She didn’t think her son, who rapped and posted music videos online, was mired in any current disputes, although she said beefs between rappers are common.

“The music in the street, they go back and forth with different neighborho­ods,” she said. “That’s how it works.”

She saw her son before he left for the party and said he went unarmed.

“He’s thinking he’s not going to get into any problems,” she said. Now, she wishes she had stopped him from leaving.

Mr. Smith had two children on the way. He was funny and talented, said his stepfather, Djamil Sanders, 49. Mr. Smith’s music videos gained thousands of views on social media; they focus on themes of violence, drugs and street life.
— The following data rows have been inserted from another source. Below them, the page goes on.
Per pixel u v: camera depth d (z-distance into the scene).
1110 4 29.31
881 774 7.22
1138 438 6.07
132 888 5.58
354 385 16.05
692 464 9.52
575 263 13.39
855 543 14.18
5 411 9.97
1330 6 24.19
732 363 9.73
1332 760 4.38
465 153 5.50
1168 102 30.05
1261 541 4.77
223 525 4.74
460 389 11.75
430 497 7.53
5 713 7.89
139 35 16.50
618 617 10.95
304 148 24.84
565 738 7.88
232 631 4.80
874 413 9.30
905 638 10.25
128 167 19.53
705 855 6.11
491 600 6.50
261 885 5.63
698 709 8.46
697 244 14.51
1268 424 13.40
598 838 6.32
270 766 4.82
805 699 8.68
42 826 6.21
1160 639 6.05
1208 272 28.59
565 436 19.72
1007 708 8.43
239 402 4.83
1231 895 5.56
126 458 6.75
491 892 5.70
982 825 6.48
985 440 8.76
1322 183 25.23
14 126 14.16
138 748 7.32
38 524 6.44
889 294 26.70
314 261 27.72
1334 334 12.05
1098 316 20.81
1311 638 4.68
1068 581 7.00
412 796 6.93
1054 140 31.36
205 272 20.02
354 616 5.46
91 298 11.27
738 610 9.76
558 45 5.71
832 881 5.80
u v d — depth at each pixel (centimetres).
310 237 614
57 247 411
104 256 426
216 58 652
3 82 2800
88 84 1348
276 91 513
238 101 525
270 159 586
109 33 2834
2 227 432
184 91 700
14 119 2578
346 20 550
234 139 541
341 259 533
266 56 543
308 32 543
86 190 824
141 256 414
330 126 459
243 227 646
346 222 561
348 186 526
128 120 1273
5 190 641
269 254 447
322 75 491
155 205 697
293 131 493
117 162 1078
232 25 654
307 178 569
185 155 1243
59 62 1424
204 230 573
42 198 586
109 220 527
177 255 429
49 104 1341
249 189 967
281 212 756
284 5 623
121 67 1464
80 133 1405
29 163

In 2017, Mr. Smith was charged with carrying a firearm without a license, making threats and possessing a controlled substance; those charges were dismissed in 2018.

Mr. Sanders had hoped Mr. Smith could make a future for himself through rap. But others, like his grandmothe­r, Vivian Smith, 69, were wary.

“They have guns all the time, and it seems like they’re very argumentat­ive about different things, short-tempered,” she said. “They have big egos.”

She added that she doesn’t know what motivated Tuesday’s shooting. Mr. Smith’s family wasn’t sure whether Mr. Smith knew Alexus or whether they just ended up at the same party.

The 17-year-old was taken to UPMC Presbyteri­an in critical condition after she was shot, and she died there about 3:12 a.m. Wednesday. Her family could not be reached Thursday.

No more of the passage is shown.